En tant que chef de service du laboratoire de toxicologie du CHU de Tizi Ouzou, chef de département adjoint de pharmacie de la faculté de médecine de Tizi Ouzou et président de la commission nationale antidopage, le Pr Mekacher Lamine Redouane incite les Algériens à suivre l’exemple de nos ancêtres et suivre un régime alimentaire équilibré.
Le Jeune Indépendant : Qu’est-ce qui différencie un complément alimentaire d’un médicament ?

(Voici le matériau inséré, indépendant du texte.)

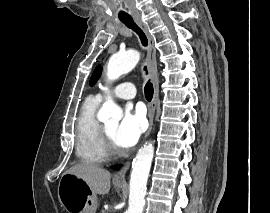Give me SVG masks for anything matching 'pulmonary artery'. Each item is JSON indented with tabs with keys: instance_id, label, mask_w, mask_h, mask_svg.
<instances>
[{
	"instance_id": "obj_1",
	"label": "pulmonary artery",
	"mask_w": 270,
	"mask_h": 213,
	"mask_svg": "<svg viewBox=\"0 0 270 213\" xmlns=\"http://www.w3.org/2000/svg\"><path fill=\"white\" fill-rule=\"evenodd\" d=\"M114 96L120 99L133 100L136 97V87L131 82L121 83L116 86ZM95 98L98 101H102L104 99V95L98 93Z\"/></svg>"
}]
</instances>
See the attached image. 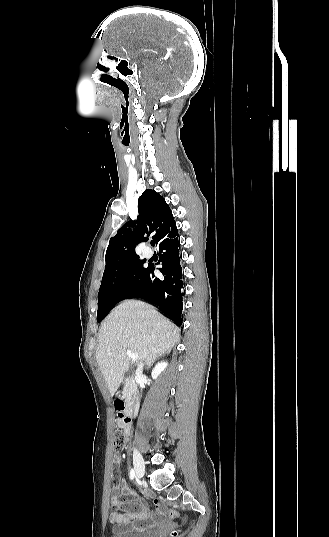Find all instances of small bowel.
<instances>
[{
	"mask_svg": "<svg viewBox=\"0 0 329 537\" xmlns=\"http://www.w3.org/2000/svg\"><path fill=\"white\" fill-rule=\"evenodd\" d=\"M124 432L129 435L131 427L127 423L117 422ZM114 462L120 464V457H115ZM155 510L151 511L143 499L127 486L123 480H119L111 493L110 504L116 509L124 510V513L111 512L109 520L115 524L114 532H134L152 528L158 521L164 518V510L158 499H153Z\"/></svg>",
	"mask_w": 329,
	"mask_h": 537,
	"instance_id": "c3829d8e",
	"label": "small bowel"
}]
</instances>
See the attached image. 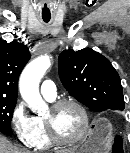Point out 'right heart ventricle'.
Returning a JSON list of instances; mask_svg holds the SVG:
<instances>
[{
	"label": "right heart ventricle",
	"mask_w": 130,
	"mask_h": 153,
	"mask_svg": "<svg viewBox=\"0 0 130 153\" xmlns=\"http://www.w3.org/2000/svg\"><path fill=\"white\" fill-rule=\"evenodd\" d=\"M32 125L34 131V143L32 146L37 150H44L49 148L52 145V140L48 135L46 125L44 122V117L38 115L33 116Z\"/></svg>",
	"instance_id": "right-heart-ventricle-1"
}]
</instances>
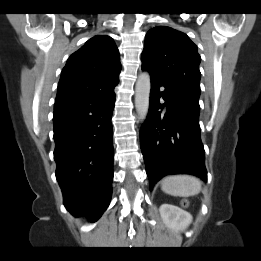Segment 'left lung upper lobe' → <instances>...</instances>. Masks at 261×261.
Returning a JSON list of instances; mask_svg holds the SVG:
<instances>
[{
    "mask_svg": "<svg viewBox=\"0 0 261 261\" xmlns=\"http://www.w3.org/2000/svg\"><path fill=\"white\" fill-rule=\"evenodd\" d=\"M141 60L150 75L200 95L201 57L185 33L166 26L150 29Z\"/></svg>",
    "mask_w": 261,
    "mask_h": 261,
    "instance_id": "left-lung-upper-lobe-1",
    "label": "left lung upper lobe"
}]
</instances>
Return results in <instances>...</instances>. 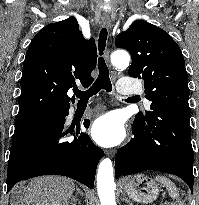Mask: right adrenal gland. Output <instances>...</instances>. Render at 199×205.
Returning a JSON list of instances; mask_svg holds the SVG:
<instances>
[{
	"label": "right adrenal gland",
	"mask_w": 199,
	"mask_h": 205,
	"mask_svg": "<svg viewBox=\"0 0 199 205\" xmlns=\"http://www.w3.org/2000/svg\"><path fill=\"white\" fill-rule=\"evenodd\" d=\"M81 194L83 195L82 191L79 188H76V195L73 197V205H76L77 202V195Z\"/></svg>",
	"instance_id": "2a0ac1e0"
}]
</instances>
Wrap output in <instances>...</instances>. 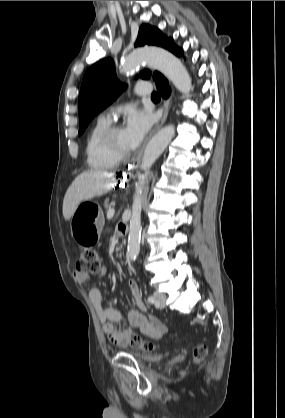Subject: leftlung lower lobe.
Instances as JSON below:
<instances>
[{
  "label": "left lung lower lobe",
  "mask_w": 285,
  "mask_h": 418,
  "mask_svg": "<svg viewBox=\"0 0 285 418\" xmlns=\"http://www.w3.org/2000/svg\"><path fill=\"white\" fill-rule=\"evenodd\" d=\"M169 51H171L177 56L182 53V49L176 46L174 43L170 46ZM155 82L157 89L161 93L162 97L168 98L170 95V88L168 85V81L165 79V77L163 75H159Z\"/></svg>",
  "instance_id": "left-lung-lower-lobe-1"
}]
</instances>
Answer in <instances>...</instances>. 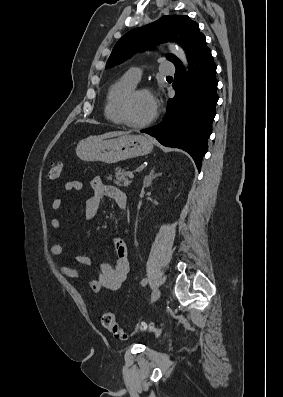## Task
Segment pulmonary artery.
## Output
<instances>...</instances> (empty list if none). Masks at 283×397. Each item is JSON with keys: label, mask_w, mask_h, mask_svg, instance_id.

Mekacher Lamine Redouane : Un complément alimentaire, comme son nom l’indique, sert à compléter un régime alimentaire normal. Il peut être utilisé pour corriger des déficiences nutritionnelles ou maintenir un apport approprié de certains nutriments. Le principe d’effet physiologique caractérisant ces compléments alimentaires est à opposer aux médicaments qui ont une action pharmacologique. En effet, le complément alimentaire entretient des fonctions physiologiques normales par un effet nutritionnel, contrairement à un médicament qui corrige des dysfonctions physiologiques, c’est-à-dire des pathologies, et qui est ainsi à effet pharmacologique ou thérapeutique. En résumé, les compléments alimentaires, au sens réglementaire du terme, ne sont donc pas des médicaments. Ils ne nécessitent pas d’autorisation de mise sur le marché (AMM).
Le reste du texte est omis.